Yazd, Qom, Firouzeh to join national cities of handicrafts

July 22, 2020 - 18:34

TEHRAN- Yazd, Qom, and Firouzeh are planned to be named the national cities of jewelry, ring, and turquoise respectively, CHTN reported on Tuesday.

As a UNESCO-tagged city, Yazd has unparalleled potential in the field of handicrafts, and being recognized as a national city can help its jewelry field to be well introduced, said deputy tourism minister Pouya Mahmoudian.

Being registered as a national city of ring can promote Qom as a brand in this field of handicraft, she noted.

She also said that promoting Firouzeh as a national city of turquoise, which is one of the popular precious stones in Iran, can improve the region’s tourism industry.

Yazd is usually referred to as a delightful place to stay, or a “don't miss” destination by almost all of its visitors. It is teemed with mudbrick houses that are equipped with innovative badgirs (wind catchers), atmospheric alleyways, and many Islamic and Iranian monuments that shape its eye-catching city landscape.

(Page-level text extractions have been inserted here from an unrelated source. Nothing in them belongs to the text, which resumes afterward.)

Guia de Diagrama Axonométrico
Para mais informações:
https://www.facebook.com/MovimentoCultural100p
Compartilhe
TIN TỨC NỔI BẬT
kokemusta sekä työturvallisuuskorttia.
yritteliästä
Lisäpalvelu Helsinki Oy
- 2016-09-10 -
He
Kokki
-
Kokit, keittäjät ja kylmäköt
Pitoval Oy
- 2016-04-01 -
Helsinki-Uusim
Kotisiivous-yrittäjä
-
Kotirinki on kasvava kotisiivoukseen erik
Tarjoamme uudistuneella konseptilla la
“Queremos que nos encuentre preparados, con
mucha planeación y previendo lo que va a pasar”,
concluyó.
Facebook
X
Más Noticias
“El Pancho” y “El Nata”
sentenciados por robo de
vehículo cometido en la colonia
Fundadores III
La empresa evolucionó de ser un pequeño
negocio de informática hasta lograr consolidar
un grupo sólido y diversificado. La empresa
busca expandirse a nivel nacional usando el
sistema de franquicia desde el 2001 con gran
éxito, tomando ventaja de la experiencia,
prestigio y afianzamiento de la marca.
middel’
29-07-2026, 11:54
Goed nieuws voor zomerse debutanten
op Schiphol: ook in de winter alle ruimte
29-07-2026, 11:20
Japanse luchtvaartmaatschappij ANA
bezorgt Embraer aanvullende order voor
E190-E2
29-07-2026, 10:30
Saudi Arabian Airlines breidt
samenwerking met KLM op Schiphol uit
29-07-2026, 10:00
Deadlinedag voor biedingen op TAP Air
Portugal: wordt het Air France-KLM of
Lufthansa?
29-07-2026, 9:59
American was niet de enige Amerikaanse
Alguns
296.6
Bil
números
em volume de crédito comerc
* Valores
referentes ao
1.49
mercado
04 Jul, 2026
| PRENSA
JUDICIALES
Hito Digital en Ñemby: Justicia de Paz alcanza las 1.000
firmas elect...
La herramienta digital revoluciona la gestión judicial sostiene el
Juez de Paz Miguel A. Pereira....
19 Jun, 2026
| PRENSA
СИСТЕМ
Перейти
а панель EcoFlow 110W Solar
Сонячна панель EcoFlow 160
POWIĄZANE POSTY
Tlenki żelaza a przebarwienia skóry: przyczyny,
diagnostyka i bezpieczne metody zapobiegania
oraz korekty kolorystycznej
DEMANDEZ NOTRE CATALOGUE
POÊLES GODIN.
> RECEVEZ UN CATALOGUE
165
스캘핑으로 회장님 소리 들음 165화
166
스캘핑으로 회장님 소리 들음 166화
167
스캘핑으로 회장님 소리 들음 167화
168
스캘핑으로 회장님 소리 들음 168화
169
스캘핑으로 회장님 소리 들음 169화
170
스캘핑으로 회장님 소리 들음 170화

The city is known today with its traditional districts, the qanat system, traditional houses, bazaars, hammams, water cisterns, mosques, synagogues, Zoroastrian temples, and the historic garden of Dolat-Abad. The city enjoys the peaceful coexistence of three religions: Islam, Judaism, and Zoroastrianism.

The country’s second-holiest city after Mashhad, Qom is home to both the magnificent shrine of Hazrat-e Masumeh (SA) and the major religious madrasas (schools).

Apart from sightseers and pilgrims who visit Qom to pay homage at the holy shrine, the city is also a top destination for Shiite scholars and students who come from across the world to learn Islamic studies at its madrasas and browse through eminent religious bookshops.

Located in Khorasan Razavi province, northeastern Iran, Firouzeh has some high-grade turquoise mines in the country. Cutting precious stones is the main profession of the people in this city.

Various Iranian cities and villages have been named as national hubs of handicrafts.

Zanjan for filigree, Kashan for traditional textile, Iranshahr for needlework, Abadeh for wood carving, and the village of Fash for crafting indigenous musical instruments are among them.